[Records from a data source]
┄┄┄┄┄┄

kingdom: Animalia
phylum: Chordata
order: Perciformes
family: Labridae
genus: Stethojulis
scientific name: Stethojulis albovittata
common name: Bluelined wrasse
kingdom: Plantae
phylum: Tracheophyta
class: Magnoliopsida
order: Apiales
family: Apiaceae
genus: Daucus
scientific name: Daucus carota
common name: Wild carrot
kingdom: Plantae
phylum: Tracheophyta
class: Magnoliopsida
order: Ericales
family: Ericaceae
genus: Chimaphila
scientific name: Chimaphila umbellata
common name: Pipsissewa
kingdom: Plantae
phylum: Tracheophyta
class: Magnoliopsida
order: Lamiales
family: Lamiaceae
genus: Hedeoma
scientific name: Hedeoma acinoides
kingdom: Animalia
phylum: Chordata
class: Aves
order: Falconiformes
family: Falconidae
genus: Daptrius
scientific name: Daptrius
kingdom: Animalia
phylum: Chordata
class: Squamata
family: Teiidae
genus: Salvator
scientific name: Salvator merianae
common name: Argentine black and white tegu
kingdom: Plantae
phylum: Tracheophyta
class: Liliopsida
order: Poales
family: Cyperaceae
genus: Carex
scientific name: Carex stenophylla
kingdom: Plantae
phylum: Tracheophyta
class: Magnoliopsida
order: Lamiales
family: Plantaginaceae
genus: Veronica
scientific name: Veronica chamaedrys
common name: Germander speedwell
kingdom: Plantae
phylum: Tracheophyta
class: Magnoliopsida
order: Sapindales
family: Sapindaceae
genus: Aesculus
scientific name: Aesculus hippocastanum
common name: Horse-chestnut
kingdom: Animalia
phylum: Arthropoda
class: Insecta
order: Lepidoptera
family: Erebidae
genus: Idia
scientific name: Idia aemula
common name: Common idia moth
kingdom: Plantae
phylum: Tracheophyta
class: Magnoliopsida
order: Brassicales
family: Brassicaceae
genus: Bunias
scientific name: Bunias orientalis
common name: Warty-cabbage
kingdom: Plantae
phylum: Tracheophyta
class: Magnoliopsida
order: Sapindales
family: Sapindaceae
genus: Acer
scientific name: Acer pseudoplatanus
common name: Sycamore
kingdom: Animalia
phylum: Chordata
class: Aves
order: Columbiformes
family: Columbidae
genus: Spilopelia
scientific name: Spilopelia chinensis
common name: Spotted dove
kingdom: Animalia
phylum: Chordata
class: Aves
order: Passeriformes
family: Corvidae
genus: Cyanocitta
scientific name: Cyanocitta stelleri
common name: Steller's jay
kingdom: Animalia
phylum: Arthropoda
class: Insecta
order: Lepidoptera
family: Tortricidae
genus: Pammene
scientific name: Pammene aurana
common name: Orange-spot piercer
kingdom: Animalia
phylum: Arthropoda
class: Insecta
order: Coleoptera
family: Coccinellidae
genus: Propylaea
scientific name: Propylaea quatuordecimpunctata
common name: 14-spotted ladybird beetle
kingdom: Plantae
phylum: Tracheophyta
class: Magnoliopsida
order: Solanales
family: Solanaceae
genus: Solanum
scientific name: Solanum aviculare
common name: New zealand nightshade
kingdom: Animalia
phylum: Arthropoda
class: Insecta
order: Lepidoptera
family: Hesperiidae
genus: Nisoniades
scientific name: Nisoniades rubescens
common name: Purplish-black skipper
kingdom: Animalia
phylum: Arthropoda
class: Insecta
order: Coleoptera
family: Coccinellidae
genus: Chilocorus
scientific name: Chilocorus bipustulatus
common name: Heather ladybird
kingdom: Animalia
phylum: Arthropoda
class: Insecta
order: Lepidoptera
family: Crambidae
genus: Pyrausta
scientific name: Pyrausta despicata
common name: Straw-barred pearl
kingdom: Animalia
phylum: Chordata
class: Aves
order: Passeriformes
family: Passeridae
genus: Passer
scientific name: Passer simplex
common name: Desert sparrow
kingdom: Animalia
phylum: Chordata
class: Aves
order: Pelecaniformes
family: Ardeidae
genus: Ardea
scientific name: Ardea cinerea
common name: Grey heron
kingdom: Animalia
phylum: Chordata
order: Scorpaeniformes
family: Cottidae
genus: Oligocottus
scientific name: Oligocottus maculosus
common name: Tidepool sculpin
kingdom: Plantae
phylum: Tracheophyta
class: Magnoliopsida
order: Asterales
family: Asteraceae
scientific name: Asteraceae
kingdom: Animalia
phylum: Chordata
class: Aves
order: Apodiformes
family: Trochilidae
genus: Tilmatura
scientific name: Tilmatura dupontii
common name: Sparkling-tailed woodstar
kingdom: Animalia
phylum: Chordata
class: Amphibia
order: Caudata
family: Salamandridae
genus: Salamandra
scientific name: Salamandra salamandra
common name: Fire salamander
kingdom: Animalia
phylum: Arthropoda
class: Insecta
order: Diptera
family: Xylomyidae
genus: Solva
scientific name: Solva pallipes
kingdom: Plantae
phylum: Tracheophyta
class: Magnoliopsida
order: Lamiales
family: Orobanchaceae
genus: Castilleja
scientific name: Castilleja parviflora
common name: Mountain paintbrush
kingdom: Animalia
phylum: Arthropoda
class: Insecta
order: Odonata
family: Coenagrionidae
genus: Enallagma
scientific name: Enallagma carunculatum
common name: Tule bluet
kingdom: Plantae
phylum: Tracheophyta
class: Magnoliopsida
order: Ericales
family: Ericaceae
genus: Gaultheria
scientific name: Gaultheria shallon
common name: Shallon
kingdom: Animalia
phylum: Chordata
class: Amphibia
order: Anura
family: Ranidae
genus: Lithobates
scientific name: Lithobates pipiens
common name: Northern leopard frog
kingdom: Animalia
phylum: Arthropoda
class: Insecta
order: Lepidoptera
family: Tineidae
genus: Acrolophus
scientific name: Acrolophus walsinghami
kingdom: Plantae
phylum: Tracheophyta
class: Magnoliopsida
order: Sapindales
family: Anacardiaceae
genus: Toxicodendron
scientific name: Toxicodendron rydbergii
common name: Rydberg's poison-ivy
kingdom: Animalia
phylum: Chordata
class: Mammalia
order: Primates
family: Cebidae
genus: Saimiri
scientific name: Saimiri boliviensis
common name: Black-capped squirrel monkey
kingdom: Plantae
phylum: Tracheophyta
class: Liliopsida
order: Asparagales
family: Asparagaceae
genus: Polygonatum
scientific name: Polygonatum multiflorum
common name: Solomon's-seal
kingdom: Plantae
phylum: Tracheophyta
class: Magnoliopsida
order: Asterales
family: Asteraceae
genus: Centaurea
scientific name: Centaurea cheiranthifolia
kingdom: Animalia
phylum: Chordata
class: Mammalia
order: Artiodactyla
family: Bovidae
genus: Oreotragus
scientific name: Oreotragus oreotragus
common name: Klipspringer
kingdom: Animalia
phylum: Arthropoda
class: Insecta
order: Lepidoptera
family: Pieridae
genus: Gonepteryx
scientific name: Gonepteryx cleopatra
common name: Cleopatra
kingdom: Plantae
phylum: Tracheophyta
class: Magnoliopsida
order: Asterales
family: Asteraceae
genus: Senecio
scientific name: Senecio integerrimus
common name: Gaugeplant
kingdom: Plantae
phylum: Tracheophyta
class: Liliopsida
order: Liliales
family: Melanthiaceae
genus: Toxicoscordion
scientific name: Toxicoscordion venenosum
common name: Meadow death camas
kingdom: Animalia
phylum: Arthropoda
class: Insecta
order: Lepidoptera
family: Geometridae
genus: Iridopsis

┄┄┄┄┄┄

▶ EXERCISE INSTRUCTIONS
Can you reproduce all of the material above line for line, without changing a single character?

▶ FINISHED EXERCISE
kingdom: Animalia
phylum: Chordata
order: Perciformes
family: Labridae
genus: Stethojulis
scientific name: Stethojulis albovittata
common name: Bluelined wrasse
kingdom: Plantae
phylum: Tracheophyta
class: Magnoliopsida
order: Apiales
family: Apiaceae
genus: Daucus
scientific name: Daucus carota
common name: Wild carrot
kingdom: Plantae
phylum: Tracheophyta
class: Magnoliopsida
order: Ericales
family: Ericaceae
genus: Chimaphila
scientific name: Chimaphila umbellata
common name: Pipsissewa
kingdom: Plantae
phylum: Tracheophyta
class: Magnoliopsida
order: Lamiales
family: Lamiaceae
genus: Hedeoma
scientific name: Hedeoma acinoides
kingdom: Animalia
phylum: Chordata
class: Aves
order: Falconiformes
family: Falconidae
genus: Daptrius
scientific name: Daptrius
kingdom: Animalia
phylum: Chordata
class: Squamata
family: Teiidae
genus: Salvator
scientific name: Salvator merianae
common name: Argentine black and white tegu
kingdom: Plantae
phylum: Tracheophyta
class: Liliopsida
order: Poales
family: Cyperaceae
genus: Carex
scientific name: Carex stenophylla
kingdom: Plantae
phylum: Tracheophyta
class: Magnoliopsida
order: Lamiales
family: Plantaginaceae
genus: Veronica
scientific name: Veronica chamaedrys
common name: Germander speedwell
kingdom: Plantae
phylum: Tracheophyta
class: Magnoliopsida
order: Sapindales
family: Sapindaceae
genus: Aesculus
scientific name: Aesculus hippocastanum
common name: Horse-chestnut
kingdom: Animalia
phylum: Arthropoda
class: Insecta
order: Lepidoptera
family: Erebidae
genus: Idia
scientific name: Idia aemula
common name: Common idia moth
kingdom: Plantae
phylum: Tracheophyta
class: Magnoliopsida
order: Brassicales
family: Brassicaceae
genus: Bunias
scientific name: Bunias orientalis
common name: Warty-cabbage
kingdom: Plantae
phylum: Tracheophyta
class: Magnoliopsida
order: Sapindales
family: Sapindaceae
genus: Acer
scientific name: Acer pseudoplatanus
common name: Sycamore
kingdom: Animalia
phylum: Chordata
class: Aves
order: Columbiformes
family: Columbidae
genus: Spilopelia
scientific name: Spilopelia chinensis
common name: Spotted dove
kingdom: Animalia
phylum: Chordata
class: Aves
order: Passeriformes
family: Corvidae
genus: Cyanocitta
scientific name: Cyanocitta stelleri
common name: Steller's jay
kingdom: Animalia
phylum: Arthropoda
class: Insecta
order: Lepidoptera
family: Tortricidae
genus: Pammene
scientific name: Pammene aurana
common name: Orange-spot piercer
kingdom: Animalia
phylum: Arthropoda
class: Insecta
order: Coleoptera
family: Coccinellidae
genus: Propylaea
scientific name: Propylaea quatuordecimpunctata
common name: 14-spotted ladybird beetle
kingdom: Plantae
phylum: Tracheophyta
class: Magnoliopsida
order: Solanales
family: Solanaceae
genus: Solanum
scientific name: Solanum aviculare
common name: New zealand nightshade
kingdom: Animalia
phylum: Arthropoda
class: Insecta
order: Lepidoptera
family: Hesperiidae
genus: Nisoniades
scientific name: Nisoniades rubescens
common name: Purplish-black skipper
kingdom: Animalia
phylum: Arthropoda
class: Insecta
order: Coleoptera
family: Coccinellidae
genus: Chilocorus
scientific name: Chilocorus bipustulatus
common name: Heather ladybird
kingdom: Animalia
phylum: Arthropoda
class: Insecta
order: Lepidoptera
family: Crambidae
genus: Pyrausta
scientific name: Pyrausta despicata
common name: Straw-barred pearl
kingdom: Animalia
phylum: Chordata
class: Aves
order: Passeriformes
family: Passeridae
genus: Passer
scientific name: Passer simplex
common name: Desert sparrow
kingdom: Animalia
phylum: Chordata
class: Aves
order: Pelecaniformes
family: Ardeidae
genus: Ardea
scientific name: Ardea cinerea
common name: Grey heron
kingdom: Animalia
phylum: Chordata
order: Scorpaeniformes
family: Cottidae
genus: Oligocottus
scientific name: Oligocottus maculosus
common name: Tidepool sculpin
kingdom: Plantae
phylum: Tracheophyta
class: Magnoliopsida
order: Asterales
family: Asteraceae
scientific name: Asteraceae
kingdom: Animalia
phylum: Chordata
class: Aves
order: Apodiformes
family: Trochilidae
genus: Tilmatura
scientific name: Tilmatura dupontii
common name: Sparkling-tailed woodstar
kingdom: Animalia
phylum: Chordata
class: Amphibia
order: Caudata
family: Salamandridae
genus: Salamandra
scientific name: Salamandra salamandra
common name: Fire salamander
kingdom: Animalia
phylum: Arthropoda
class: Insecta
order: Diptera
family: Xylomyidae
genus: Solva
scientific name: Solva pallipes
kingdom: Plantae
phylum: Tracheophyta
class: Magnoliopsida
order: Lamiales
family: Orobanchaceae
genus: Castilleja
scientific name: Castilleja parviflora
common name: Mountain paintbrush
kingdom: Animalia
phylum: Arthropoda
class: Insecta
order: Odonata
family: Coenagrionidae
genus: Enallagma
scientific name: Enallagma carunculatum
common name: Tule bluet
kingdom: Plantae
phylum: Tracheophyta
class: Magnoliopsida
order: Ericales
family: Ericaceae
genus: Gaultheria
scientific name: Gaultheria shallon
common name: Shallon
kingdom: Animalia
phylum: Chordata
class: Amphibia
order: Anura
family: Ranidae
genus: Lithobates
scientific name: Lithobates pipiens
common name: Northern leopard frog
kingdom: Animalia
phylum: Arthropoda
class: Insecta
order: Lepidoptera
family: Tineidae
genus: Acrolophus
scientific name: Acrolophus walsinghami
kingdom: Plantae
phylum: Tracheophyta
class: Magnoliopsida
order: Sapindales
family: Anacardiaceae
genus: Toxicodendron
scientific name: Toxicodendron rydbergii
common name: Rydberg's poison-ivy
kingdom: Animalia
phylum: Chordata
class: Mammalia
order: Primates
family: Cebidae
genus: Saimiri
scientific name: Saimiri boliviensis
common name: Black-capped squirrel monkey
kingdom: Plantae
phylum: Tracheophyta
class: Liliopsida
order: Asparagales
family: Asparagaceae
genus: Polygonatum
scientific name: Polygonatum multiflorum
common name: Solomon's-seal
kingdom: Plantae
phylum: Tracheophyta
class: Magnoliopsida
order: Asterales
family: Asteraceae
genus: Centaurea
scientific name: Centaurea cheiranthifolia
kingdom: Animalia
phylum: Chordata
class: Mammalia
order: Artiodactyla
family: Bovidae
genus: Oreotragus
scientific name: Oreotragus oreotragus
common name: Klipspringer
kingdom: Animalia
phylum: Arthropoda
class: Insecta
order: Lepidoptera
family: Pieridae
genus: Gonepteryx
scientific name: Gonepteryx cleopatra
common name: Cleopatra
kingdom: Plantae
phylum: Tracheophyta
class: Magnoliopsida
order: Asterales
family: Asteraceae
genus: Senecio
scientific name: Senecio integerrimus
common name: Gaugeplant
kingdom: Plantae
phylum: Tracheophyta
class: Liliopsida
order: Liliales
family: Melanthiaceae
genus: Toxicoscordion
scientific name: Toxicoscordion venenosum
common name: Meadow death camas
kingdom: Animalia
phylum: Arthropoda
class: Insecta
order: Lepidoptera
family: Geometridae
genus: Iridopsis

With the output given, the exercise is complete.